“If we are victorious in one more battle with the Romans, we shall be utterly ruined.” – King Pyrrhus (apocryphal): “A Pyrrhic victory is a victory with such a devastating cost that it is tantamount to defeat. Someone who wins a Pyrrhic victory has been victorious in some way; however, the heavy toll negates any sense of achievement or profit.” http://en.wikipedia.org/wiki/Pyrrhic_victory
There is no question that cloud computing is going to be a growing market. It will also be a huge market. But it will probably also be a lousy, low-profit, high anxiety market for the infrastructure suppliers. A loose analogy; Wal-Mart was also a fast-growing, huge market, but selling to Wal-Mart sucked. It probably sucked even more as Wal-Mart got more dominant.
The major cloud providers customers are going to be awful to work for (and suppliers will really be working “for” more than “with” them).

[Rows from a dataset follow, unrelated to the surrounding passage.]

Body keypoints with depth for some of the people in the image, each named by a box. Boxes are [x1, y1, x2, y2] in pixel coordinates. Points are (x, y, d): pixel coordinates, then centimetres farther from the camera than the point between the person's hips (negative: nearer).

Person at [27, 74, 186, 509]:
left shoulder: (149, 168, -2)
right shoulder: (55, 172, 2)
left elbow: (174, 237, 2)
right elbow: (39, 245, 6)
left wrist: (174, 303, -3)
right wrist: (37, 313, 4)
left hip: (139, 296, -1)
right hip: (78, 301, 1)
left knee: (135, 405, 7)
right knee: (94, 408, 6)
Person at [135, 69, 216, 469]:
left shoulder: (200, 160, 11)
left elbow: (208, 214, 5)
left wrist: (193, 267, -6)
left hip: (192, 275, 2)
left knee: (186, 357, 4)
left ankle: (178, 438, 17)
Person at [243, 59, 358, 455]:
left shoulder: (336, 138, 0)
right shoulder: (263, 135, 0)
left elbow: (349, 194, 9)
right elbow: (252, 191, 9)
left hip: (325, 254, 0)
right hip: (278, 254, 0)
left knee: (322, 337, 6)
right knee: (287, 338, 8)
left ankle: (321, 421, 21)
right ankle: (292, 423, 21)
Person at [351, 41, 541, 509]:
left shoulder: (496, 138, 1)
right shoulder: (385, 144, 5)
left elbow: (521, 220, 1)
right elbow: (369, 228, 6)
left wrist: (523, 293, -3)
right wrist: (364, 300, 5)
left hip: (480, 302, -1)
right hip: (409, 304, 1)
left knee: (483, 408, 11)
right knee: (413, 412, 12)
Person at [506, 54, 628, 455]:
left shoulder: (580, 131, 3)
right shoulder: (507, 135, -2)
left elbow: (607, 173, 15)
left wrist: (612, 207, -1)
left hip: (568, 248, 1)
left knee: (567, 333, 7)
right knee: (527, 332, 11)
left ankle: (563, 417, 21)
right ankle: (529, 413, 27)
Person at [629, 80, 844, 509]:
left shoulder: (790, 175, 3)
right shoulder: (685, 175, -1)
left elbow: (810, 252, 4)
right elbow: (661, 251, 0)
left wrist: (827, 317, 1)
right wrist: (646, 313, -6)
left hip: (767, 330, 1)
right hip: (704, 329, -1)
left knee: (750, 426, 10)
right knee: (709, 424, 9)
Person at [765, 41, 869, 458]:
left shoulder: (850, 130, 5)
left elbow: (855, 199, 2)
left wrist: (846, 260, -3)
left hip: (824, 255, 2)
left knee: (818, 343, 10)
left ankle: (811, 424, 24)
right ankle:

- They are going to be very few customers: Lets face it, these days “the cloud” is basically Amazon and a bunch of VERY distant number 2’s. We’ll assume that a few other players catch up (with even that far from certain). That is a painfully concentrated market to sell into.
- They aren’t dumb. The big cloud guys can afford to hire people who are as smart (or smarter) than their suppliers. The dirty little secret of enterprise technology is that its profits depend largely on most customers being the sort of gutless time-servers you would expect to gravitate toward an internal support function. That wont be the case here.
- They are going to manage (brutally) to a lowest total cost model. For a cloud provider, the infrastructure is a direct cost that sets gross margin, not some vague “administrative overhead” cost allocation like in traditional enterprise IT. That gross margin number will attract brutal internal pressure from every executive in the company. It will attract even more brutal external pressure from competition in what will be a fairly transparently priced market. That sums to a whole lot of pent-up brutality – which will be vented to foul the air of the cloud infrastructure suppliers.
- They will have HUGE leverage. Obviously, the cloud vendors will be writing make-or-break-the-quarter checks almost every quarter.
- They will have weak vendor lock-in. Cloud builds are done (and re-done) on a per-data-center-basis. With demand increasing fast, there will be frequent new builds. That means frequent “clean-sheet-of-paper” competitions as the buyer tries to figure out a lower-total-cost equation using all possible vendors. A dominant role in data center “A” doesn’t mean much if you are starting from scratch designing data center B, C, D, and so on.
- They will try to build the good stuff in-house. The equation infrastructure = gross margin = competitive position resolves in favor of in-house, proprietary, “secret sauce” developer teams. If Amazon can figure out a way to run their infrastructure a few points cheaper, why in God’s name would they develop that with a vendor who’ll just sell it to everyone else? So the vendors are going to be stuck selling semi-finished, programmable gear that the cloud players will finish tweaking themselves.
None of the above sounds particularly appealing. I’m trying to approach the whole “cloud” phenomena as a series of vignette posts vs one big dissertation, so more to follow.